Embora as limitações econômicas sejam reais, Jon Andrus, da Organização Pan-Americana da Saúde (Opas), acredita que o maior empecilho à aquisição de vacinas é uma mentalidade pouco empreendedora. “Há tantos dados e informação que agora temos que olhar para trás e perguntar: “por que não?”, argumentou. O desafio é definir um preço acessível a todos os países, que em seguida terão que fazer um esforço para obter fundos. O problema deixa então de ser científico e passa a ser político; para tentar solucioná-lo, a Opas pretende promover encontros entre ministros de Finanças e de Saúde dos países latino-americanos. Está em negociação um encontro durante a reunião do Banco Mundial na Guatemala, em abril, que para Andrus será uma oportunidade de convencer as autoridades governamentais de que “a morte de uma criança é mais importante do que a de uma vaca por febre aftosa”.

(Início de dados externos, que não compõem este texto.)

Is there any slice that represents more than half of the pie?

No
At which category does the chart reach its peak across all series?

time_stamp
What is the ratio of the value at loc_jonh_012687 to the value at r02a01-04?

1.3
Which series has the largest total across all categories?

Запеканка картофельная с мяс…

José Ignácio Santos, diretor do Hospital Infantil Federico Gómez, no México, também ressaltou a necessidade de se chegar a acordos entre organismos públicos e privados. “O sucesso depende de criatividade e capacidade de convencer os tomadores de decisão”, disse. O rumo mais defendido durante o simpósio envolve obter financiamento de instituições públicas e privadas, como o Fundo Rotatório da Opas, que ajuda e custeia os países associados na obtenção de vacinas. Ou então a Aliança Global para Vacinas e Imunização (Gavi), que dá apoio aos 75 países mais pobres (com PIB per capita menor de US$ 1 mil), sete deles latino-americanos. Como as oportunidades de financiamento são desiguais entre as nações, Roberto Tapia-Conyer, que até novembro de 2006 era vice-ministro da Saúde do México, ressaltou a necessidade de encontrar esquemas alternativos para países intermediários como o Brasil – que não têm acesso ao Gavi nem ostentam economias fortes o suficiente para arcar com os custos da vacina. Se não houvesse limitações de custos, Oselka acha que não haveria dúvidas quanto a adotar a vacina contra pneumococo. “Mas há outras coisas em jogo, outras prioridades”, contrapõe.

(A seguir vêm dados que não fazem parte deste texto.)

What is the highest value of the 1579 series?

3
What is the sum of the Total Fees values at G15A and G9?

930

Levando em conta custos e benefícios, ele prevê que as vacinas contra meningococo C e varicela serão as próximas a entrar no calendário brasileiro de imunizações. São doenças comuns no Brasil, que podem ser detidas por esquemas de vacinação mais simples e mais baratos. Para determinar um plano de ação para o Brasil, o Ministério da Saúde encomendou um levantamento de custo-efetividade, que avalia o custo de implementação em relação ao ônus que as doenças impõem à sociedade e ao sistema de saúde, explicou Luiza de Marilac. Essa avaliação deve ficar pronta nos próximos meses e servirá como guia para definir as próximas vacinas a integrar o Programa Nacional de Imunizações. Um planejamento cuidadoso é essencial, ressaltou Luna, para que as decisões sejam sustentáveis a longo prazo.